These are chat archives for atomix/atomix

Jan 2018
Johno Crawford
Jan 03 2018 00:46
@kuujo only six more ;)
Jordan Halterman
Jan 03 2018 01:32

If you have three nodes and want to add a fourth, just start the fourth with the first 3 nodes as the bootstrap nodes. The new configuration will be replicated and existing partitions will be automatically rebalanced. That’s what the test I added does. The only caveat is that the number of Raft partitions cannot change, which is what’s broken here.

The first two are opposed to each other. If we replicate the number of partitions, then the number of partitions is essentially based on the initial cluster configuration. If you start a three node cluster with three partitions, then adding a fourth won’t change the number of partitions and the user doesn’t have to worry about the configuration so much. Alternatively, if the number of partitions is a required configuration that’s not based on the initial cluster configuration, then it’s the responsibility of the user to ensure all the nodes are configured with the same number of partitions.

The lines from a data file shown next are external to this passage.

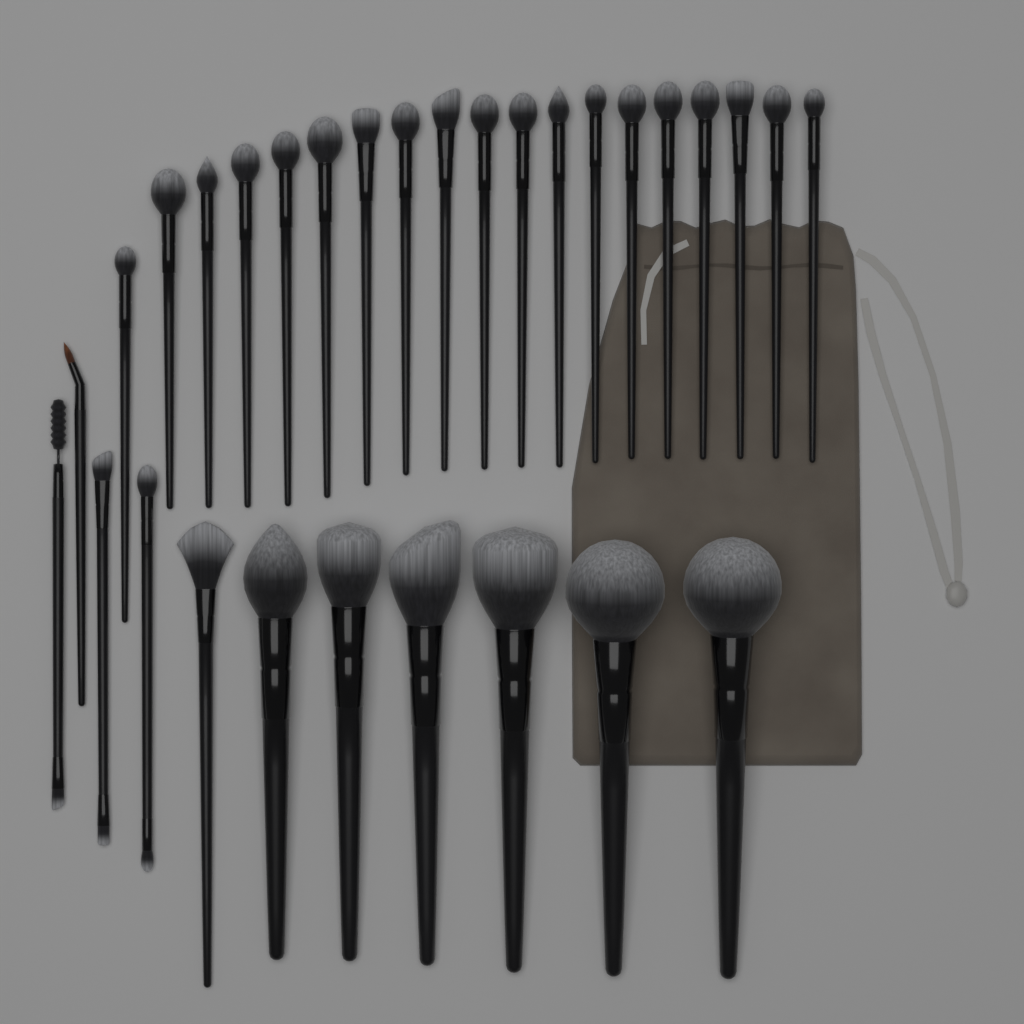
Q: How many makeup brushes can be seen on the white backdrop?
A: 30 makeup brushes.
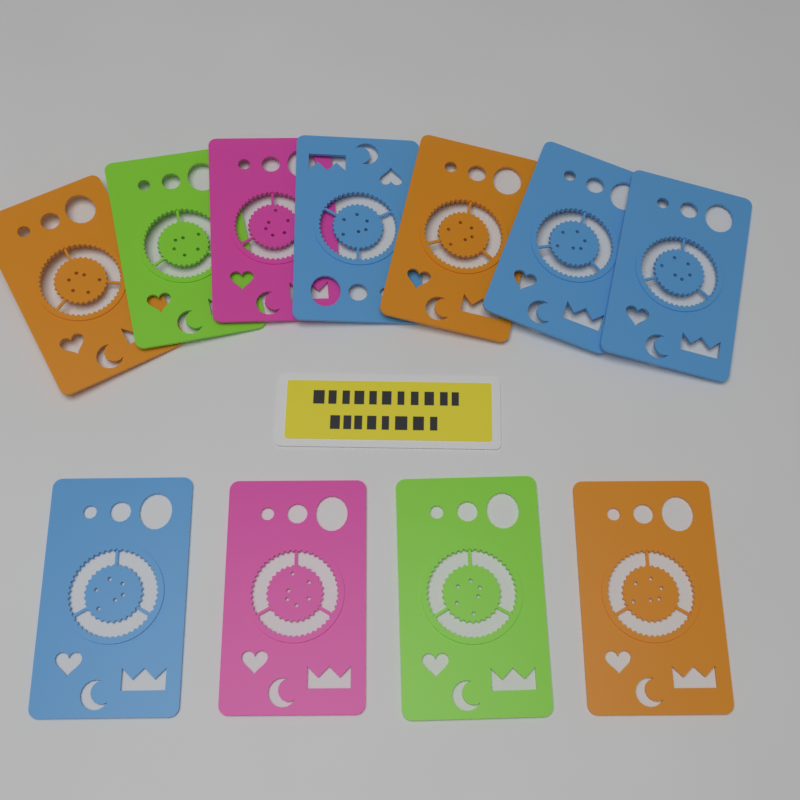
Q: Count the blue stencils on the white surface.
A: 4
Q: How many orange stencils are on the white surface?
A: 3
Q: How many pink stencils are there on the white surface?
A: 2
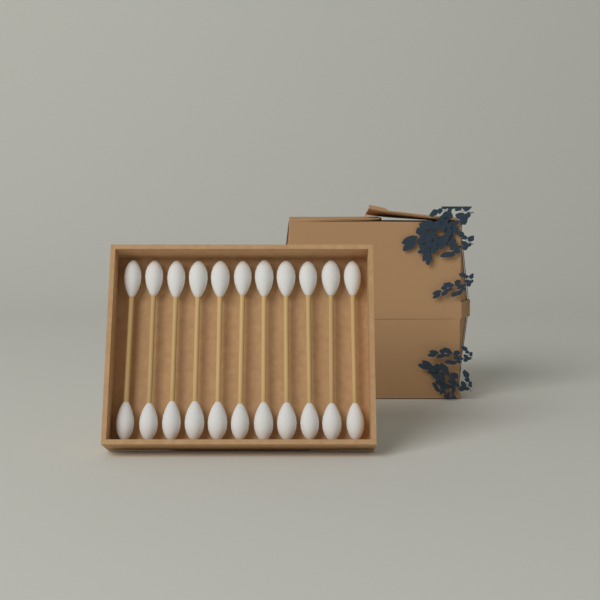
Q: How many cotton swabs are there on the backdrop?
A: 11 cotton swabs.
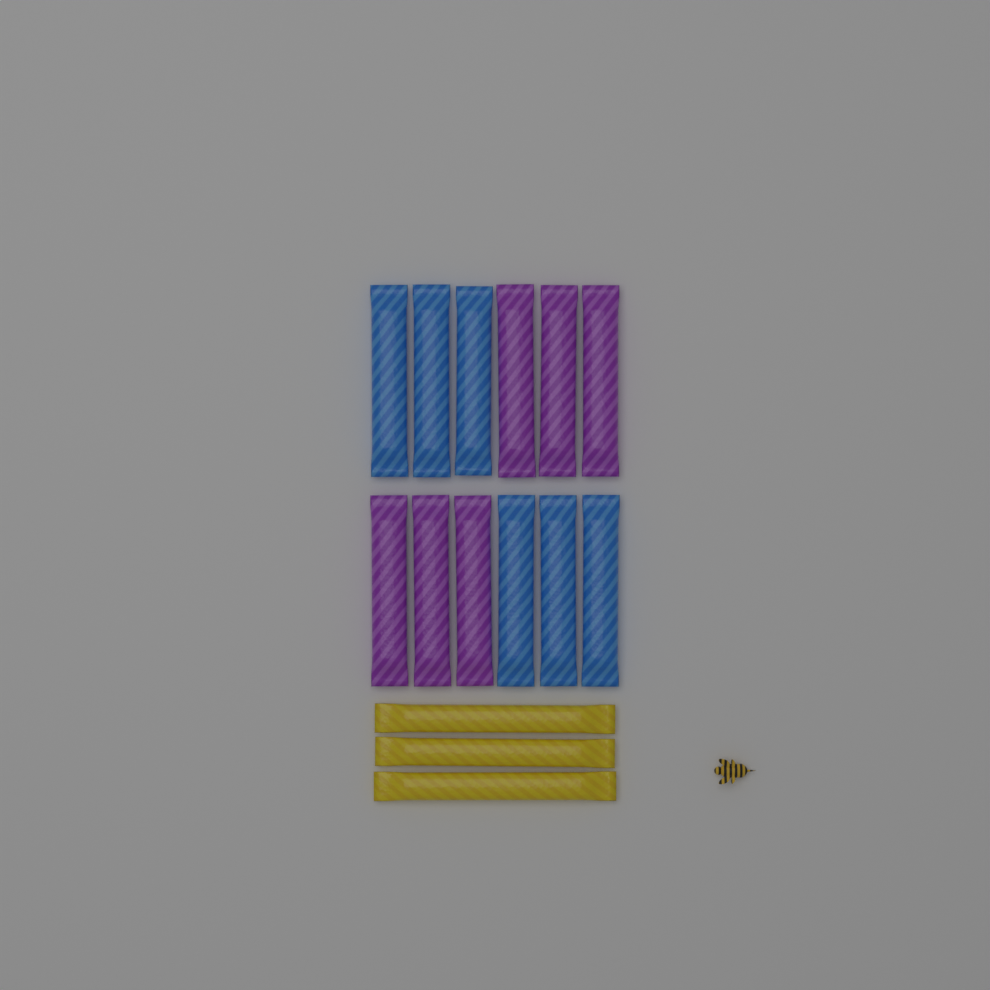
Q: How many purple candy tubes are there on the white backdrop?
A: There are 6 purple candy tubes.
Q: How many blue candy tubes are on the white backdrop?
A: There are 6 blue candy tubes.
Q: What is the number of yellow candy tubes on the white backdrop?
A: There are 3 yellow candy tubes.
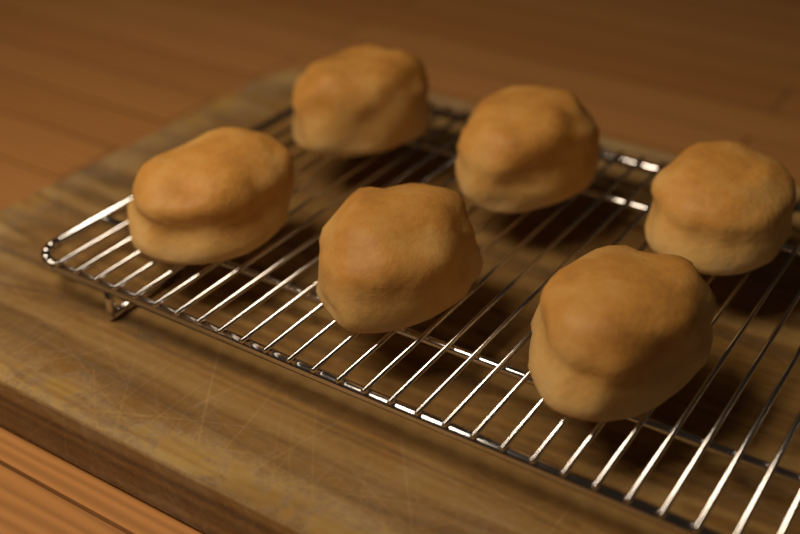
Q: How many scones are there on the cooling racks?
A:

I think what may make sense is this:
• The number of Raft partitions should be replicated in the cluster metadata
• In order to support the use case where a single node is used to bootstrap a larger cluster, the default number of partitions for a 1-node cluster should be > 1
• But the number of partitions for a >1-node cluster should be n*2 unless otherwise specified

This allows a cluster to be bootstrapped from a single node without creating a single-partition cluster, allows the number of partitions to be customized, and prevent partition configurations in new nodes from conflicting with the actual number of partitions, which is the problem with manual configuration

I guess the difference between the two is the difference between the system ensuring there’s a consistent number of partitions and the user ensuring there is. But it can be a mixture of both: the user can specify partitions initially and the system can enforce the number of partitions when nodes are added
Johno Crawford
Jan 03 2018 01:40
Makes sense, sounds like a good approach to me.
Paweł Kamiński
Jan 03 2018 10:58
@kuujo so I understand this explains why nodes added later to cluster with defaults hang on start? could atomix at least throw some exception with detail message why it cannot join? I guess such cases where new nodes come with different config will be very common as users learn how to configure the cluster and shutting down whole cluster to change something is lame!
Paweł Kamiński
Jan 03 2018 11:06
in perfect world it would be great that atomix verify (potentially changed) configuration (of joining node) against running cluster and fails if something is misconfigured
Johno Crawford
Jan 03 2018 11:39
@pawel-kaminski-krk I think that should be dealt with when adding support for re-partitioning, once atomix/atomix#374 is pulled in it should be pretty solid.